La ville est-elle faite pour les enfants ?

Quelle est la ville idéale pour les enfants ? Ville et enfance épanouie sont-elles compatibles ? Le chercheur indépendant anglais Tim Gill donne des pistes sur ce que serait la ville rêvée des enfants.

Par Julia Vergely

Publié le 26 juin 2020 à 13h55

Mis à jour le 08 décembre 2020 à 00h19

Quelle est la place des enfants dans les villes ? Entre pollution croissante, circulation chaotique des véhicules à moteur, trottoirs rabougris, mobiliers urbains quelquefois inadaptés et réduction des espaces verts, certaines villes semblent être des terrains hostiles à l’enfance. À la veille du second tour des municipales en France, le 28 juin, demandons-nous ce qu’est une ville adaptée aux familles. Entretien sur la ville rêvée des enfants avec le chercheur indépendant anglais Tim Gill (No Fear : Growing Up in a Risk Averse Society, publié en 2007, non traduit), qui, depuis des années, essaye de repenser l’enfance et améliorer l’espace urbain pour lui laisser la place qu’elle mérite.

Les villes sont-elles aujourd’hui hostiles aux enfants ?

Lignes de données:

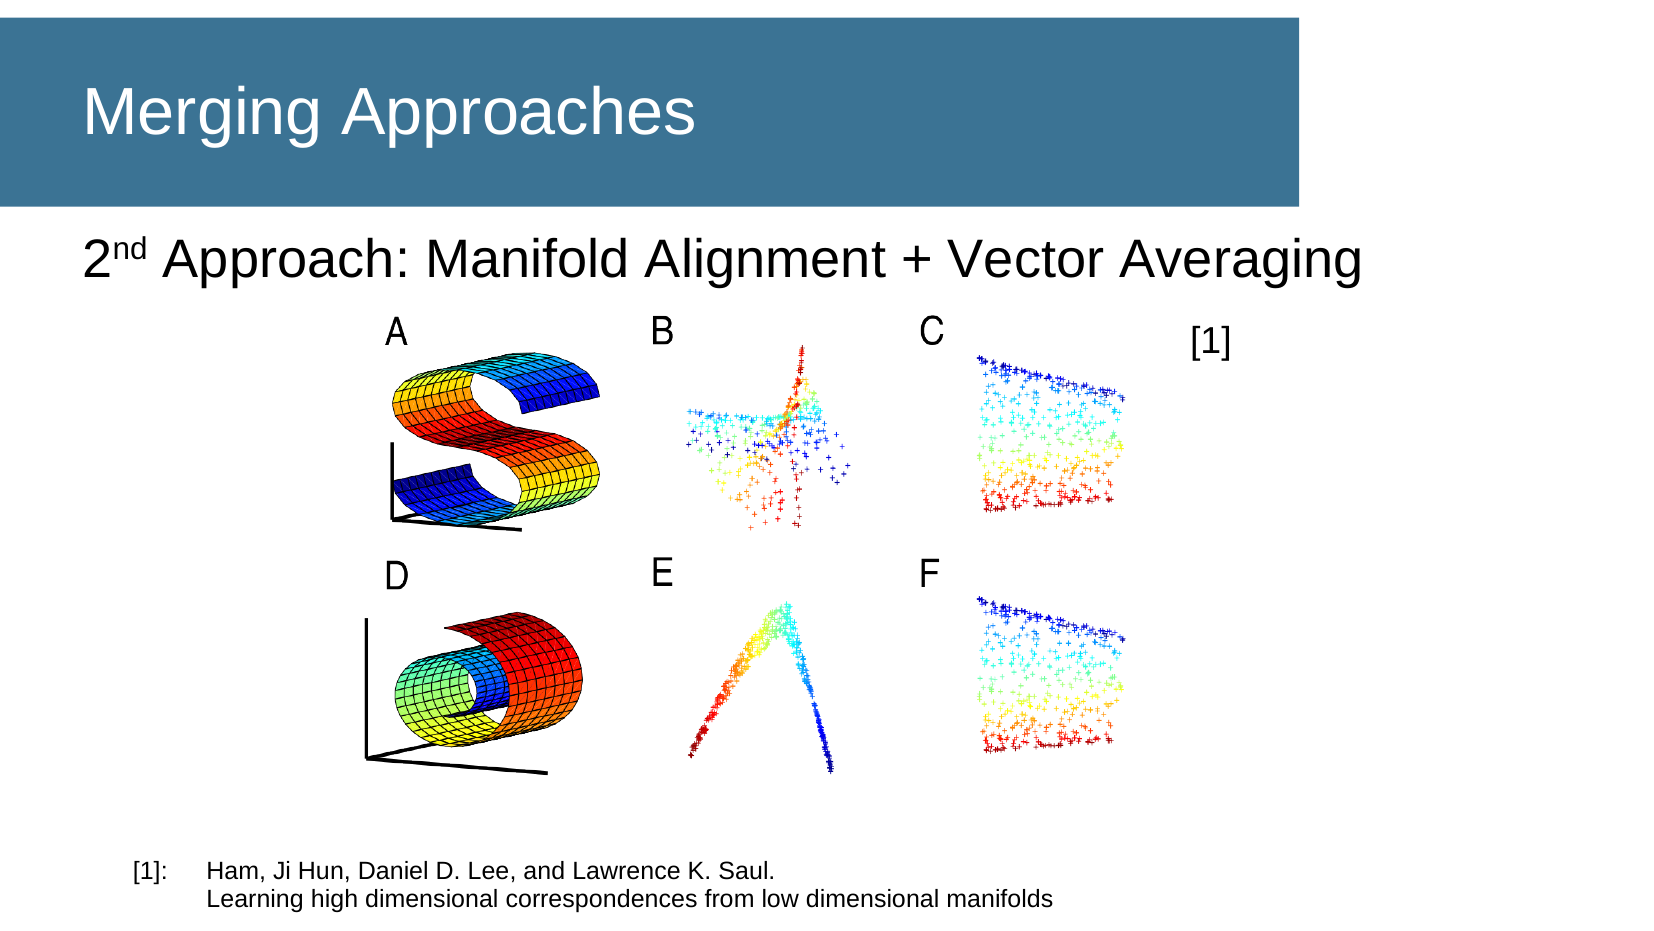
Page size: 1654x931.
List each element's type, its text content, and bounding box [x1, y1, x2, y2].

Consigne:
Reprenez l'article sur la place des enfants en ville à la suite de sa dernière phrase. Les lignes de données forment un matériau distinct de l'article sur la place des enfants en ville.

Corrigé:
Les villes peuvent être un très bon endroit pour faire grandir des enfants, pour la plupart des raisons qui font que les adultes choisissent d’y vivre : ce sont des lieux pleins d’énergie, de culture, de vie sociale… Et d’un point de vue plus pratique, ce dont nous avons besoin dans notre quotidien est souvent plus facile à trouver et plus proche en ville. Donc il y a plein d’éléments qui devraient faire que la ville fonctionne pour les enfants. Mais je pense que si l’on a l’image d’une ville peu adaptée pour eux, c’est en grande partie à cause des peurs et des dangers qu’on y associe, avec, en premier chef, la circulation, ensuite la criminalité, puis tout un tas de menaces sociales.

“L’augmentation du trafic des automobiles et des deux-roues, ces cent dernières années, a rendu les villes largement plus hostiles pour les enfants.”

Ce qui est absolument certain, c’est que l’augmentation du trafic des automobiles et des deux-roues, ces cent dernières années, a rendu les villes largement plus hostiles pour les enfants. Il est très clair qu’à mesure que les villes se sont étendues, au fil de l’industrialisation, la circulation est devenue une menace mortelle pour les enfants. Le nombre d’enfants tués dans les villes de toute l’Europe et d’Amérique du Nord au début du XXe siècle est terrifiant.

Mais nous n’en sommes plus là désormais : les villes sont en train de changer. On réalise un peu partout qu’on avait mis la voiture sur un piédestal, donnant bien trop d’importance aux véhicules et à leurs conducteurs. Paris est l’un des meilleurs exemples d’une ville qui s’éveille à cela et qui fait beaucoup de changements radicaux. C’est une très bonne nouvelle pour les enfants, et les adultes, cela ouvre des possibilités de penser la ville de manière plus positive.

Il y a quelques années, on parlait de « childless cities », de villes désertées par les enfants. Est-ce toujours pertinent ?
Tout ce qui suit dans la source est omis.